Excerpt provided:
Concern pervades New York Times newsroom over Judith Miller


John Byrne

There’s a feeling of unease at the Times.

Veteran New York Times reporter Judith Miller’s one-woman crusade to protect her White House source in a CIA leak inquiry has stirred passions among Times staffers not seen since the Jayson Blair scandal, when the unsuspecting paper ran dozens of fictionalized articles.

Conversations with nearly a dozen Times reporters revealed a scarred landscape of discontent. Few reporters were willing to go on the record, but none who spoke with RAW STORY said they supported Miller. Many voiced worries that the paper’s editor, Bill Keller, was sacrificing his own integrity to protect her.

“I think they’re looking at him in wonderment, and hoping he can figure a way out of this,” one veteran reporter said. "Because he's in a real bind."

“Part of the fear is that there’s a sense that he might not know very much, but he’s been forced by circumstance, and possibly by the publisher, to become a cheerleader rather than the newsman.”

“I think that pains him greatly,” the reporter added. “He is a news guy, he’s one of the best, and to be in a circumstance where he’s trapped, and he’s carrying somebody else’s water, and he can’t let the newspaper do what it does best--which is run with a story--has to be agonizing for him.”

Miller, who joined the Times Washington bureau in 1977, spent 85 days in jail after refusing to reveal who told her the name of covert CIA officer Valerie Plame Wilson. Since her release, reporters say, she has not been cooperative with the paper’s investigation into her role in events surrounding the case. Two reporters allege there have been newsroom outbursts between Keller and Miller over her refusal to talk to the paper’s own reporters.

Others closer to the paper’s planned leak story declined to go on record about the subject. Some are hedging their bets on the Times’ hyped self-examination.

“It’s been impossible to report on it,” one staffer said.

Several reporters said they didn’t feel comfortable talking, given their distance from the story.

Miller was seen as a key asset to the Times in the last few years as the paper’s terrorism “expert,” keeping the New York heavyweight ahead of the Washington Post. Keller, while acknowledging Miller’s weaknesses, has defended Miller in the past.

“She has sharp elbows,” Keller wrote in an email to New York Magazine in 2004. “She is possessive of her sources, and passionate about her stories, and a little obsessive. If you interview people who have worked with Sy Hersh, I’ll bet you’ll find some of the same complaints.”

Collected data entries

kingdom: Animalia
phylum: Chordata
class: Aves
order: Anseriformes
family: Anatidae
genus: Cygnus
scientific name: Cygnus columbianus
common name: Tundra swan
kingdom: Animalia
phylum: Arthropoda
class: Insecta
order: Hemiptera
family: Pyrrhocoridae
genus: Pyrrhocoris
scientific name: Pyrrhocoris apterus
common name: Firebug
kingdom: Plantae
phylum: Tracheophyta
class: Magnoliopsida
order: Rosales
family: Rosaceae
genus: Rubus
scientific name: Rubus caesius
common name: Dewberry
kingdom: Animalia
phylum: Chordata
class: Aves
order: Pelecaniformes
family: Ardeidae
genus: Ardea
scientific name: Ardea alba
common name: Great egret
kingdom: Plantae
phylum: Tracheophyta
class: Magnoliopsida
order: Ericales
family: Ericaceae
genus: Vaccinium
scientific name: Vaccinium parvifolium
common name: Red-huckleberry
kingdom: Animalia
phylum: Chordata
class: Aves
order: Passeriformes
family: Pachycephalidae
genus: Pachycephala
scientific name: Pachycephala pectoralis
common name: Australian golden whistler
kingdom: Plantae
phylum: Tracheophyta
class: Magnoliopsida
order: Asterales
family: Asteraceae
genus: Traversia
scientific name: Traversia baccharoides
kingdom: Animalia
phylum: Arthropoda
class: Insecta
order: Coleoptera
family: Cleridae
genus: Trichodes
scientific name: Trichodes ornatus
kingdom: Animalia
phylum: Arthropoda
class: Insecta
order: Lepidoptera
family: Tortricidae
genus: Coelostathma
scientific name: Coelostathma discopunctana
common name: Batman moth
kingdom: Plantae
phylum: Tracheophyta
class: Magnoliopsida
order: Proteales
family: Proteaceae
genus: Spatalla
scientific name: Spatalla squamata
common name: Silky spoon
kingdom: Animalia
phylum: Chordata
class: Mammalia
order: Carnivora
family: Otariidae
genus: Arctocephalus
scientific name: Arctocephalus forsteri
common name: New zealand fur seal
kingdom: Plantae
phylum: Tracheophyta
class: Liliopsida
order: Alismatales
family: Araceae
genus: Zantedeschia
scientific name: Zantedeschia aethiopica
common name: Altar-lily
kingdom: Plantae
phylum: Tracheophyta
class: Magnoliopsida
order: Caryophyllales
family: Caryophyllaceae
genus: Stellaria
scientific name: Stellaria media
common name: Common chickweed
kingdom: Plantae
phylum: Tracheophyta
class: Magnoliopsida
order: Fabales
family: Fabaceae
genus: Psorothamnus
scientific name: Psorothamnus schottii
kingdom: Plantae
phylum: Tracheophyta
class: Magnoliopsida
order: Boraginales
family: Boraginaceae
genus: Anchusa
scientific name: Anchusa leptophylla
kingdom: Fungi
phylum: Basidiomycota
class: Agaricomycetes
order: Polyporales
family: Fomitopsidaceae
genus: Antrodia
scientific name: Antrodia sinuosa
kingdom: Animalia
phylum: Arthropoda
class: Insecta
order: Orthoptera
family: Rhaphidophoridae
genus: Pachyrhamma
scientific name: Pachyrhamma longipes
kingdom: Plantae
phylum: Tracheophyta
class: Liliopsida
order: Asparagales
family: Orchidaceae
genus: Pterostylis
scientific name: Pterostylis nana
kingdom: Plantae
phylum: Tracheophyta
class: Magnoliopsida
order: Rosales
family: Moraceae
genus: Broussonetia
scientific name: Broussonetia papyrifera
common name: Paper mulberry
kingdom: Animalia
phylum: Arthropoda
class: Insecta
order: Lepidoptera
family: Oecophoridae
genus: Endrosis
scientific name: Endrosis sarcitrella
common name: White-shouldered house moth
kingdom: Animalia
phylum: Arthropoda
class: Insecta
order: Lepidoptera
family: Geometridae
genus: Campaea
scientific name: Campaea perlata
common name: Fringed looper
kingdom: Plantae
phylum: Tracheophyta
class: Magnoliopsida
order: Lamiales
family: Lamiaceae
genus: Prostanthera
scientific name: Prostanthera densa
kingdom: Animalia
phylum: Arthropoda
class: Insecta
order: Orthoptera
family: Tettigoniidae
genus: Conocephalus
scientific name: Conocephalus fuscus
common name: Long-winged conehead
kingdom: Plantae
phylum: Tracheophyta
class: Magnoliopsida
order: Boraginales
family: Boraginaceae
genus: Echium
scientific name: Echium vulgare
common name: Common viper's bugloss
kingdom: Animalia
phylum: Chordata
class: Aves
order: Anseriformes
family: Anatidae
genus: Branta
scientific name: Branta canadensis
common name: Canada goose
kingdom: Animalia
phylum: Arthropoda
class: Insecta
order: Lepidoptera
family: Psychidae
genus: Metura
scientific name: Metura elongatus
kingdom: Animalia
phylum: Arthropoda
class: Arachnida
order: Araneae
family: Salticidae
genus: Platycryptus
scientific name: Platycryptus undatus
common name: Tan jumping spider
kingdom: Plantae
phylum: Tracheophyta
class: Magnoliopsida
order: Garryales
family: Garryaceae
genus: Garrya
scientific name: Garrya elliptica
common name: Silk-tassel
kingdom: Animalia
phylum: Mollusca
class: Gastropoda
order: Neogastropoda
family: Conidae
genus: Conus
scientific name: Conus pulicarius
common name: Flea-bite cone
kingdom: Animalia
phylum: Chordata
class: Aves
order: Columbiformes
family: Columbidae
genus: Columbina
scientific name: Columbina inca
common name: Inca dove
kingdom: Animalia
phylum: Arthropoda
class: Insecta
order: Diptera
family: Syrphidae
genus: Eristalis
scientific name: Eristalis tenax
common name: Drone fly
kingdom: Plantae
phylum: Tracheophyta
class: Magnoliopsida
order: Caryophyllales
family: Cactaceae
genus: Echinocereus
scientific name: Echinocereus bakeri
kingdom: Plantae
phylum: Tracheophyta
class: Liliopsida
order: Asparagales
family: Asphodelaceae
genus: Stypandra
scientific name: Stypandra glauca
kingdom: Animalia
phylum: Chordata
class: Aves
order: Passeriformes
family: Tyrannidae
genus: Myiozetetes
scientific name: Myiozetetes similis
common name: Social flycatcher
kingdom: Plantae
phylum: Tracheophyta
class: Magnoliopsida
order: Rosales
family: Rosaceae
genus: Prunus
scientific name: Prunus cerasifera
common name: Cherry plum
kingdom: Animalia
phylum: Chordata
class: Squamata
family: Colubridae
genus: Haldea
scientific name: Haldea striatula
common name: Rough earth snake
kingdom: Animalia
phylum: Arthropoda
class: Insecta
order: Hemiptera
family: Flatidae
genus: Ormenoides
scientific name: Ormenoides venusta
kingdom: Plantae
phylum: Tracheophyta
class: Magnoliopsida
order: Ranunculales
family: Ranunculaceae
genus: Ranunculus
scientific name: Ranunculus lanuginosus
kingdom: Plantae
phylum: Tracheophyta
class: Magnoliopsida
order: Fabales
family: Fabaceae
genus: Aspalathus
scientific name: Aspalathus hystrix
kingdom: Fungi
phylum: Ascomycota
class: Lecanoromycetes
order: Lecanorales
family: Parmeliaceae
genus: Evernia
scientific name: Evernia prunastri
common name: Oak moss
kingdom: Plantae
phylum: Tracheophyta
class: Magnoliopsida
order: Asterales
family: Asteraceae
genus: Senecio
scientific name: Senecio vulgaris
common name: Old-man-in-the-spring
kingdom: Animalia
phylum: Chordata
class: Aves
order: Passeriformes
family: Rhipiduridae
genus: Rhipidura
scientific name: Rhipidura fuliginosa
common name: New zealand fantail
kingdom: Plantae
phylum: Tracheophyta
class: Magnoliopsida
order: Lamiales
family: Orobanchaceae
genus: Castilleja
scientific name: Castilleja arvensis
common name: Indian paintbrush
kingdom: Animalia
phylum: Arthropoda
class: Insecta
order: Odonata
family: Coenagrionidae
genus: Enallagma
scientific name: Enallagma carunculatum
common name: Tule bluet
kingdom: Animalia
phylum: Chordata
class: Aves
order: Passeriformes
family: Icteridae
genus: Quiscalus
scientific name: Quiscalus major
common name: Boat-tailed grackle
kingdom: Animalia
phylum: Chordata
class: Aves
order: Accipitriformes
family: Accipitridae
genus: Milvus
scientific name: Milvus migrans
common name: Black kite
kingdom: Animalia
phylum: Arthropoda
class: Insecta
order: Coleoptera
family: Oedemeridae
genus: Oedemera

Required task: Reproduce the part of the Judith Miller article that begins at the words "Miller was seen" and stops after "in the past.".

Answer to the problem:
Miller was seen as a key asset to the Times in the last few years as the paper’s terrorism “expert,” keeping the New York heavyweight ahead of the Washington Post. Keller, while acknowledging Miller’s weaknesses, has defended Miller in the past.